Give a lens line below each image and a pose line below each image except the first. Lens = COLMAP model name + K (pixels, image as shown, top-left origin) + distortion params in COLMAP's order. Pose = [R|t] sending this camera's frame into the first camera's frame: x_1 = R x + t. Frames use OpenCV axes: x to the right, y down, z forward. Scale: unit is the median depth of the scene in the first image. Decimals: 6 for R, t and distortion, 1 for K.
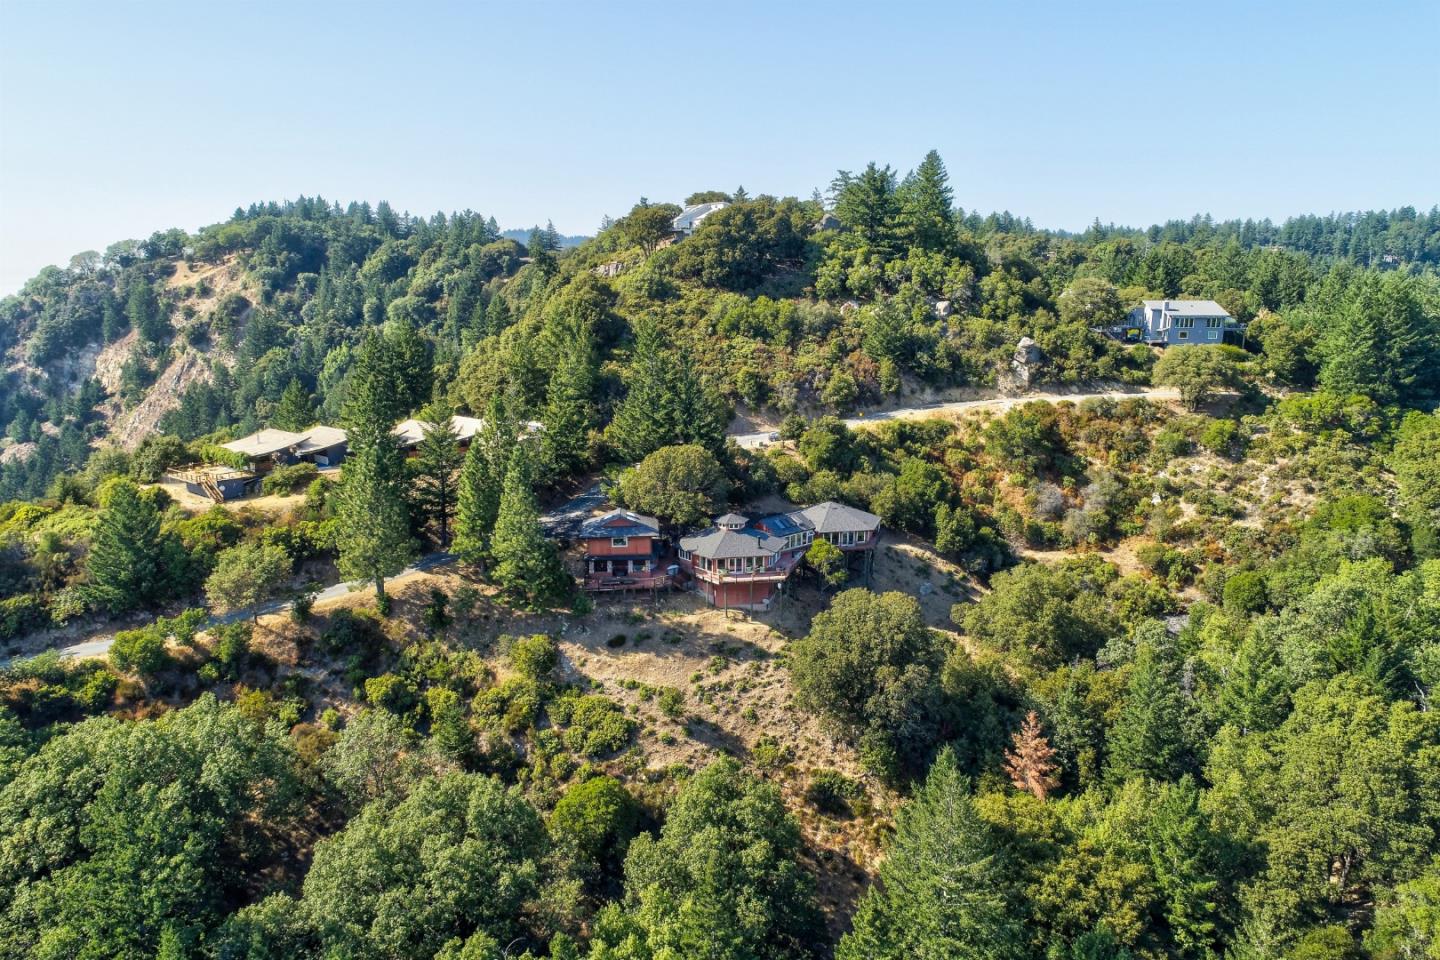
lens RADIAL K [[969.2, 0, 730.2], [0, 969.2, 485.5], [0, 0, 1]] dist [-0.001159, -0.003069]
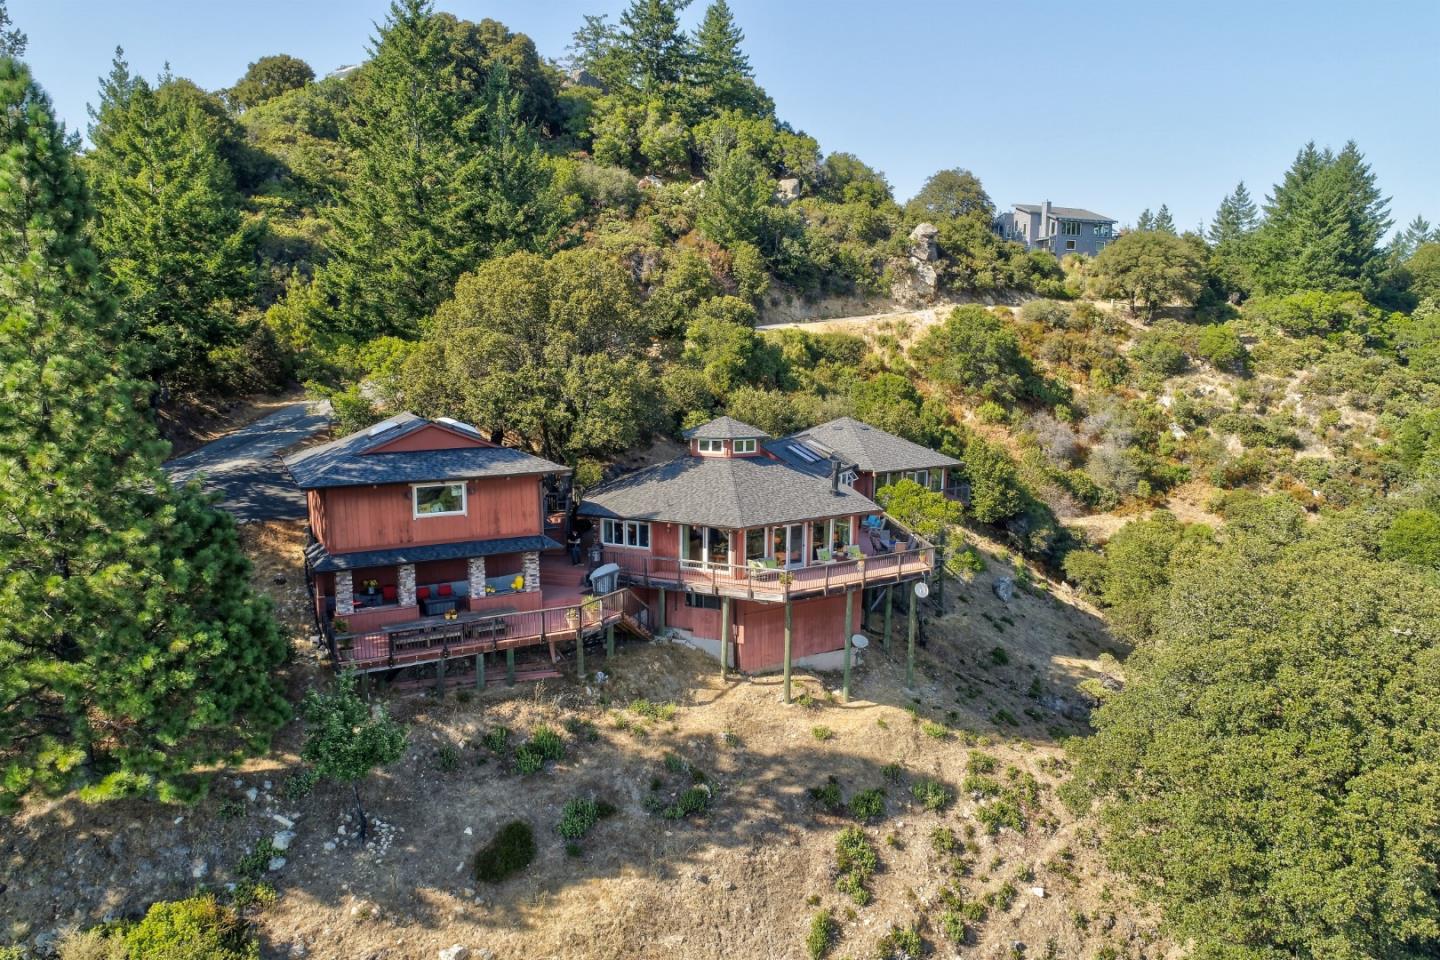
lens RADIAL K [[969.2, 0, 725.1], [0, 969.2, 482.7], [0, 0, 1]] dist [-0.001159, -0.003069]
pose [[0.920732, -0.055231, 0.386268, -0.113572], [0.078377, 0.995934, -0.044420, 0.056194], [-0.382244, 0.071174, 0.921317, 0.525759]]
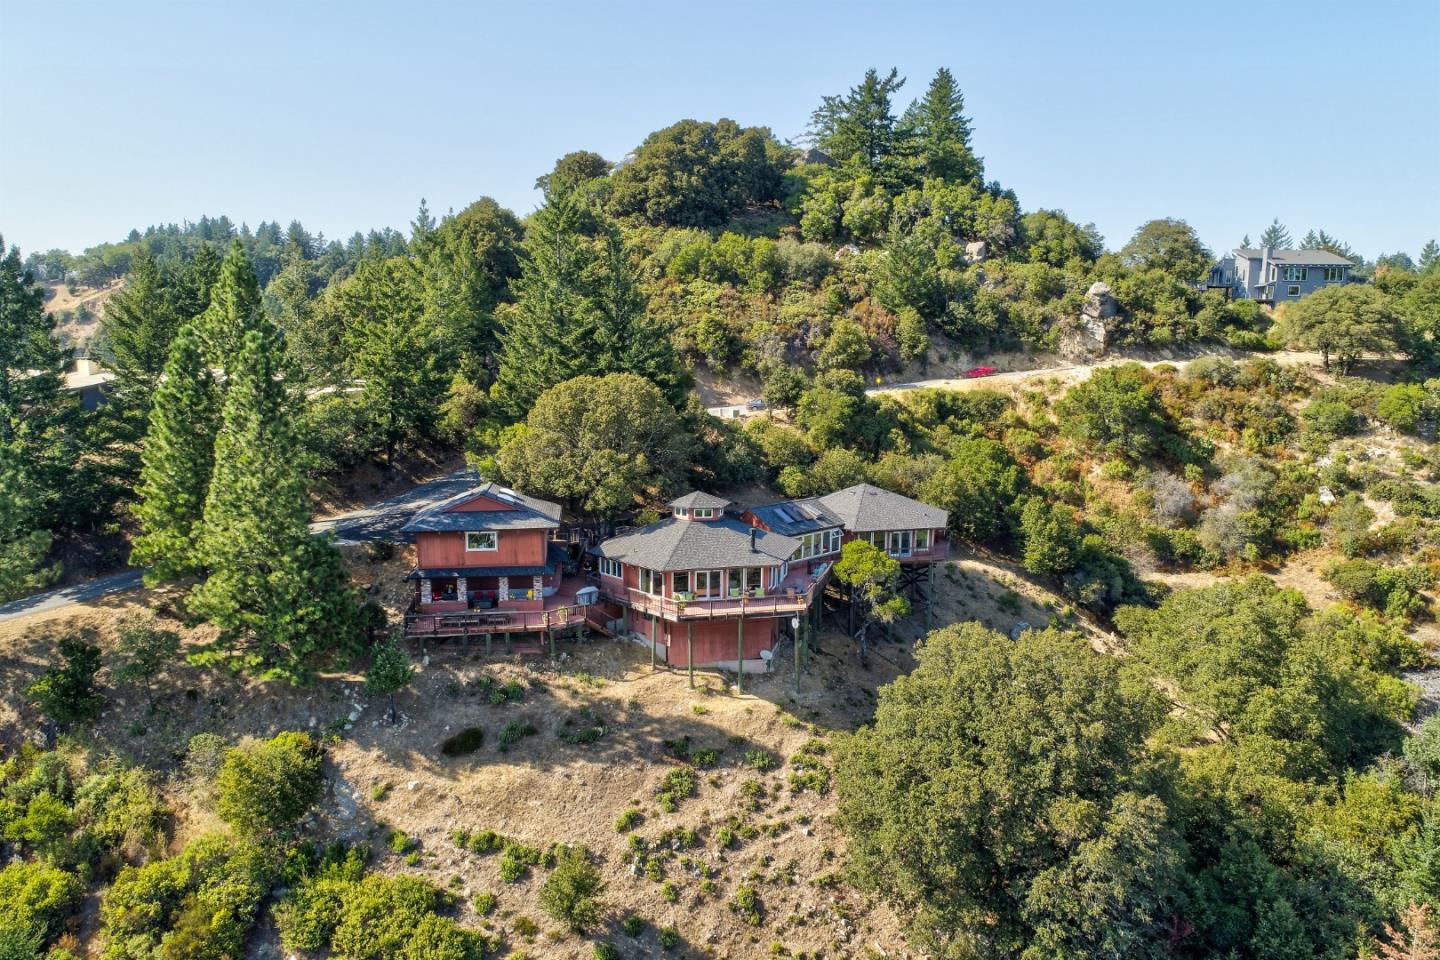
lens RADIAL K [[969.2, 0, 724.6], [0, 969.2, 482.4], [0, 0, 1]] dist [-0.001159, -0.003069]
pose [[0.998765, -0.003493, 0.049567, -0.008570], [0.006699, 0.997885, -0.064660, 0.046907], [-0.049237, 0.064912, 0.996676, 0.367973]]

_ _ _ _ _ _ _

» DIRECTIONS FOR THIS TASK:
Would you mind returning each entry above word for word, skipping the images?

» SOLUTION FOR THIS PROBLEM:
Give a lens line below each image and a pose line below each image except the first. Lens = COLMAP model name + K (pixels, image as shown, top-left origin) + distortion params in COLMAP's order. Pose = [R|t] sending this camera's frame into the first camera's frame: x_1 = R x + t. Frames use OpenCV axes: x to the right, y down, z forward. Scale: unit is the median depth of the scene in the first image. Decimals: 6 for R, t and distortion, 1 for K.
lens RADIAL K [[969.2, 0, 730.2], [0, 969.2, 485.5], [0, 0, 1]] dist [-0.001159, -0.003069]
lens RADIAL K [[969.2, 0, 725.1], [0, 969.2, 482.7], [0, 0, 1]] dist [-0.001159, -0.003069]
pose [[0.920732, -0.055231, 0.386268, -0.113572], [0.078377, 0.995934, -0.044420, 0.056194], [-0.382244, 0.071174, 0.921317, 0.525759]]
lens RADIAL K [[969.2, 0, 724.6], [0, 969.2, 482.4], [0, 0, 1]] dist [-0.001159, -0.003069]
pose [[0.998765, -0.003493, 0.049567, -0.008570], [0.006699, 0.997885, -0.064660, 0.046907], [-0.049237, 0.064912, 0.996676, 0.367973]]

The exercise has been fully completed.